JOB: Determine how many lines in the records below contain "refers", then state that number alone.

INFORMATION:
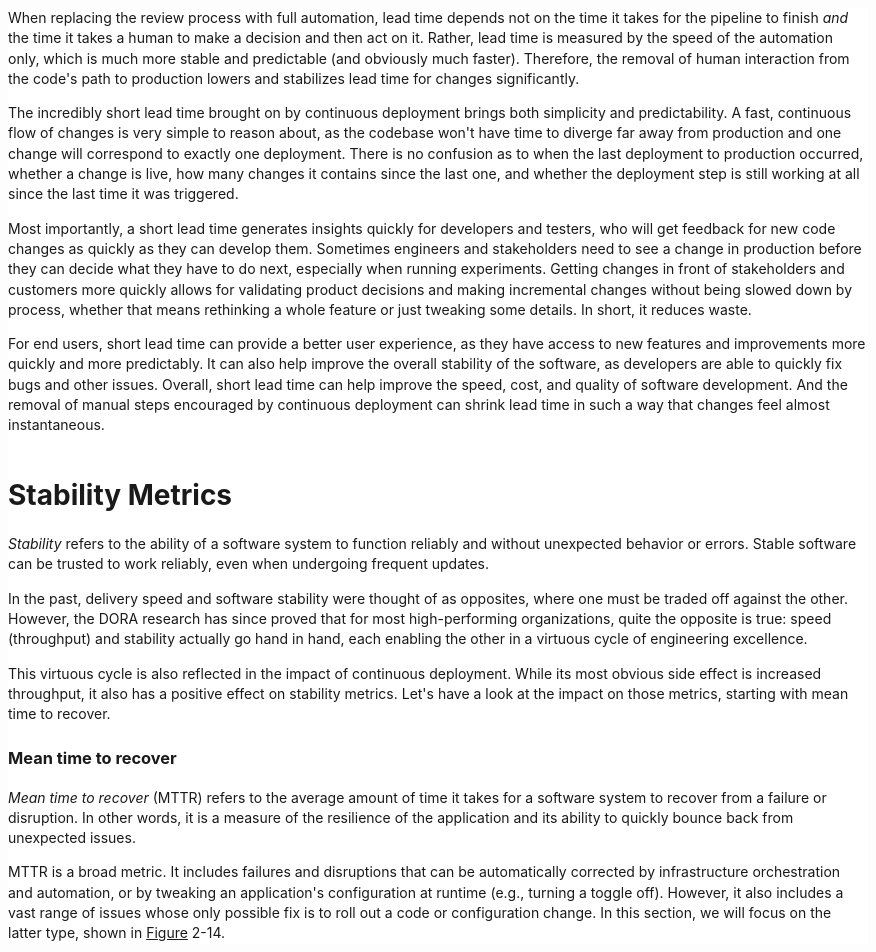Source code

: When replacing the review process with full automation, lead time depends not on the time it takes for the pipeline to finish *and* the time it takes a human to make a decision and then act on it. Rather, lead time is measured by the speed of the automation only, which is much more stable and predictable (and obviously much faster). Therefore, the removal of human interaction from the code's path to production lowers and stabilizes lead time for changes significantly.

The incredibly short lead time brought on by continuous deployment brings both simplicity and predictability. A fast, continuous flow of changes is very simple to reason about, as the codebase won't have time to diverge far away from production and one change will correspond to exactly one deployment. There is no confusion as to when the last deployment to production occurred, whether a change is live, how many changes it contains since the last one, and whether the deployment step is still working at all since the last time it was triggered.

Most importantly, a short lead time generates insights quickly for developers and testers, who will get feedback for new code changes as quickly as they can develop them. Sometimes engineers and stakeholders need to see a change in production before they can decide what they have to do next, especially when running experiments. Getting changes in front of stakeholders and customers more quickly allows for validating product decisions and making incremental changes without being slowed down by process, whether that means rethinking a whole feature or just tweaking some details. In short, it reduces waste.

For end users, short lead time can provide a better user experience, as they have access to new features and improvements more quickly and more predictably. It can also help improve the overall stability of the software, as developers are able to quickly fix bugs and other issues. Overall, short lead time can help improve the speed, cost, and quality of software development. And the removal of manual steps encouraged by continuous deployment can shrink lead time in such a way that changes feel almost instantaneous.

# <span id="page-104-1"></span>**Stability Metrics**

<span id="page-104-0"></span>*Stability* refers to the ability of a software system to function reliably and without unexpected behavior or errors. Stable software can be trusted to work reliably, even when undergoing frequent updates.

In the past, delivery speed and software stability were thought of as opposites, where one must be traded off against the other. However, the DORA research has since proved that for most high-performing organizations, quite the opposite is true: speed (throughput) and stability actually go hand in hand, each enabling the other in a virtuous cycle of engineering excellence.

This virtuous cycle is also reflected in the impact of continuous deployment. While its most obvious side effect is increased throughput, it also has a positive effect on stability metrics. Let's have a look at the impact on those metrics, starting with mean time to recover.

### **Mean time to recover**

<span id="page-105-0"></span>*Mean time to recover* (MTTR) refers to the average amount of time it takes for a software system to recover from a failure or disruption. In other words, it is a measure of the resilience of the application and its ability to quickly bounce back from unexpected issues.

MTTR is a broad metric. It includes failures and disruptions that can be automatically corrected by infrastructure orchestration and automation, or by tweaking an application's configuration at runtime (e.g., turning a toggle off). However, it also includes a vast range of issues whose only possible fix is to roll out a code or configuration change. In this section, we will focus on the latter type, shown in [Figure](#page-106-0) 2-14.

THE COMPLETED TASK: 2